A content strategy without follow-up analytics is basically a shout into the void – you can’t improve what you can’t measure, right?  But not all analytics are created equal. If you’ve simply been looking at your view count up until now, then you’re missing 90% of the picture. Take the below metrics for a spin to see what’s working – and what isn’t. 

 

  1. Play rate

This is a ratio of how many people actively watched your video, versus those who were merely exposed to it. Let’s say you targeted 500 people with your Facebook ad. You may have 500 impressions, but if all they did was scroll on by after two seconds of autoplay, it’s not really a great metric for the success of your content. On the other hand, if you know that 100 of them clicked through and actively watched, that’s a play rate of 20%, which is considered reasonable.  If your play rate is on the low side, experiment with your opening image (social platforms) or thumbnail (on YouTube). 

 

  1. Shares, comments, likes and reactions

These  are akin to word-of-mouth marketing, and worth keeping an eye on. In fact, Facebook has said that 48% of watch time on its platform stems from shared videos.

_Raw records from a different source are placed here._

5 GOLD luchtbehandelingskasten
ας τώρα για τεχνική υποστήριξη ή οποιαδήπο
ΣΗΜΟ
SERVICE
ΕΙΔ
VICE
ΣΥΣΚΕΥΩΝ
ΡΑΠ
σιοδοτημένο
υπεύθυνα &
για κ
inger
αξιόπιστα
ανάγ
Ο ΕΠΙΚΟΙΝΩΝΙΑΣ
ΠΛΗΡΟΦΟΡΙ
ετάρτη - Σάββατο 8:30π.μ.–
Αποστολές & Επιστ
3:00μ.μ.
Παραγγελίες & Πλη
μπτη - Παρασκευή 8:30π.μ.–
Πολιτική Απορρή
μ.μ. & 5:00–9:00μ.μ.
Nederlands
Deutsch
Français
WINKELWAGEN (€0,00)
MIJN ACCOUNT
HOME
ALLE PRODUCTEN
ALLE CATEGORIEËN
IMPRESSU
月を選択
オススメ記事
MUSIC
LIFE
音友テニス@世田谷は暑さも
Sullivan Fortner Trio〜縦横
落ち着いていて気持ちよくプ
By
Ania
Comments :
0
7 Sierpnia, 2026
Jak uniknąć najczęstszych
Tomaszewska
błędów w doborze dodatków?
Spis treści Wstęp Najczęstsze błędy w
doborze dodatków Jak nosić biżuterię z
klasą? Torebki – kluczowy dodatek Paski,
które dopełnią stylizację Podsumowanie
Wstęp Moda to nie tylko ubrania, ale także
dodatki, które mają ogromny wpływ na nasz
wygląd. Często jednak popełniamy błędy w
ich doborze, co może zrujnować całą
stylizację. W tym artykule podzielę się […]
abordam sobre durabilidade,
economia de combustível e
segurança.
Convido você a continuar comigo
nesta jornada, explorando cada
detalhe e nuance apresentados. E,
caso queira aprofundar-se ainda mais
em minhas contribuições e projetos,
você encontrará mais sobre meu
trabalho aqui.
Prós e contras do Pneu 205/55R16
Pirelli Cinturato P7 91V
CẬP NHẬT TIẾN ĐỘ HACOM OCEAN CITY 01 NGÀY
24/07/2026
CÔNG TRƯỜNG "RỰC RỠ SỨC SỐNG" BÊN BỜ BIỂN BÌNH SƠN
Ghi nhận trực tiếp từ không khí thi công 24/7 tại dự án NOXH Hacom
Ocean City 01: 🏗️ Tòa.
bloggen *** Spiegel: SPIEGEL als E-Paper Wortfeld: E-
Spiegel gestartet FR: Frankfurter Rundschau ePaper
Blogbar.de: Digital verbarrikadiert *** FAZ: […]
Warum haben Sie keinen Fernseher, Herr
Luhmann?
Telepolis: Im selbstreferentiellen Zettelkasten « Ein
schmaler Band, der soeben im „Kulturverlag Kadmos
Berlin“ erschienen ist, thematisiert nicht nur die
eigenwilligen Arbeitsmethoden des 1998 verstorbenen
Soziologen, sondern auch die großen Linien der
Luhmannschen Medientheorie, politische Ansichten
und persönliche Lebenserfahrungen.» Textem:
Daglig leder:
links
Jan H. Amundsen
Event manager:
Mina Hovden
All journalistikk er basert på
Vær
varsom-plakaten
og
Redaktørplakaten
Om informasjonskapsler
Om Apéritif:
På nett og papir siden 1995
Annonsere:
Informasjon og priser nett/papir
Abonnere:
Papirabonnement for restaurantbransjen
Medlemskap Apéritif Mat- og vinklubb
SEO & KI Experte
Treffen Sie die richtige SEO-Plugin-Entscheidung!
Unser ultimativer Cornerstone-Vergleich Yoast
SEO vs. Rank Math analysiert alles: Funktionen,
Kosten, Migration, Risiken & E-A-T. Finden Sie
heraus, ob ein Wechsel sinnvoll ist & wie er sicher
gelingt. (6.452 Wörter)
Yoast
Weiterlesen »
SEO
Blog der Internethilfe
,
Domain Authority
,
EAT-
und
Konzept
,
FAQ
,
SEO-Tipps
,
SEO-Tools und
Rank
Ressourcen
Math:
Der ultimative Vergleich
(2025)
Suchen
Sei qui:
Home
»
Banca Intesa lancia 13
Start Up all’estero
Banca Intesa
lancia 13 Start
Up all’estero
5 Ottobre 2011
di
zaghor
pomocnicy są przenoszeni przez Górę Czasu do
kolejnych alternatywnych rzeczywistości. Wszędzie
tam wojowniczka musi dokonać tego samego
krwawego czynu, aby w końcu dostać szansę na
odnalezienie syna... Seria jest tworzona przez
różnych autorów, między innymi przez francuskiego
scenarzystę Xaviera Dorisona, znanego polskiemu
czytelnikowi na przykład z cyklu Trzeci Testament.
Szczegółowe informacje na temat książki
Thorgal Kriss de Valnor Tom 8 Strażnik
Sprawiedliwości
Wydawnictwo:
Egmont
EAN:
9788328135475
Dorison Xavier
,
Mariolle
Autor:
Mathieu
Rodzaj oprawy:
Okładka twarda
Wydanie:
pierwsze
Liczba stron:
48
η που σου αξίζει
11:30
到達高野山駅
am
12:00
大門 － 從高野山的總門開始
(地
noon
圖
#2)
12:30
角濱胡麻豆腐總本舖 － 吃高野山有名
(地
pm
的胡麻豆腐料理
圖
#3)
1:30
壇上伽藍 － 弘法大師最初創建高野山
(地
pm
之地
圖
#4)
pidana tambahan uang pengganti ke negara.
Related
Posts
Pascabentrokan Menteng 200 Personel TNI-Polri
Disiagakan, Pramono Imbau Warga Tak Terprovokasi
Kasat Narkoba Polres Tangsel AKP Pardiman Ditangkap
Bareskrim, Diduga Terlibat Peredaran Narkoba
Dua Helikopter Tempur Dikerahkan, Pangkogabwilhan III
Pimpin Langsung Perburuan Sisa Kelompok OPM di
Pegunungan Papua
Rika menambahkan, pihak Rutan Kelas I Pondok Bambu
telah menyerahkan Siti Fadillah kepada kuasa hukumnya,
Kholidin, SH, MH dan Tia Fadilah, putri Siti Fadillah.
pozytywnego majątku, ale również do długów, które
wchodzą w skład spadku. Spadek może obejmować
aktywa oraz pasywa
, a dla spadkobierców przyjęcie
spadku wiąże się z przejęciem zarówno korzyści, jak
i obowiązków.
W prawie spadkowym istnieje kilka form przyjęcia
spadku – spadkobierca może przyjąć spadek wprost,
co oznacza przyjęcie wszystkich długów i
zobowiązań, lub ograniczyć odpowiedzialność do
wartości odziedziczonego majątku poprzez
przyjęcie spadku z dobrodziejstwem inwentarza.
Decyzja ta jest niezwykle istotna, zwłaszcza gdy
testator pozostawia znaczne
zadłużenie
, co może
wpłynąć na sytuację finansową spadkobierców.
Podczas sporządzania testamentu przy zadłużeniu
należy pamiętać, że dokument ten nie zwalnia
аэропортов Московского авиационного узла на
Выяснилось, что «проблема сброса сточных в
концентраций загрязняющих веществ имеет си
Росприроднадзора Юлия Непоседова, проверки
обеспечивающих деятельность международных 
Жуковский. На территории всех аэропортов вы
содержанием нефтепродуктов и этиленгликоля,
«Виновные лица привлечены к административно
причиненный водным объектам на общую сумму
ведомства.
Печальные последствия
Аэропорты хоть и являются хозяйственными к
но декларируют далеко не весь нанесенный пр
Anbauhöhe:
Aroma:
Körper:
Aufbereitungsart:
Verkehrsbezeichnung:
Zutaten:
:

That means your video has more chance of being seen if it evokes enough of an emotional reaction (including humour) for someone to share it with their friends and followers. 

 

  1. Completion rate / watch time

In a perfect world, everyone would watch your video baby right through to its punchy end. But we live on Earth in 2020, so … yeah. Tracking watch times shows you where in a video your users usually drop off. This can help you tailor the length of future videos according to your audience’s attention span, or adjust content that seems to be turning viewers off.

 

  1. Clickthrough rate

Good video content includes a call to action. Where you place that CTA depends on your viewers’ watch-time trends, as well as what makes sense in terms of the video’s content. Your clickthrough rate assesses how many people who watched your content were compelled to take further action for your brand. To assess clickthrough rate, divide the number of CTA clicks by the total number of plays. 

 

  1. Conversion rate / ROI

Figure out how much you spent producing and distributing your video, including production costs, social tools, ad spend and so on. Then work out how many direct sales or qualified leads it generated. This spend-to-gain ratio will show you the return on your investment. (Just remember, a poor ROI doesn’t mean video marketing isn’t worthwhile, only that you need to tweak your strategy.)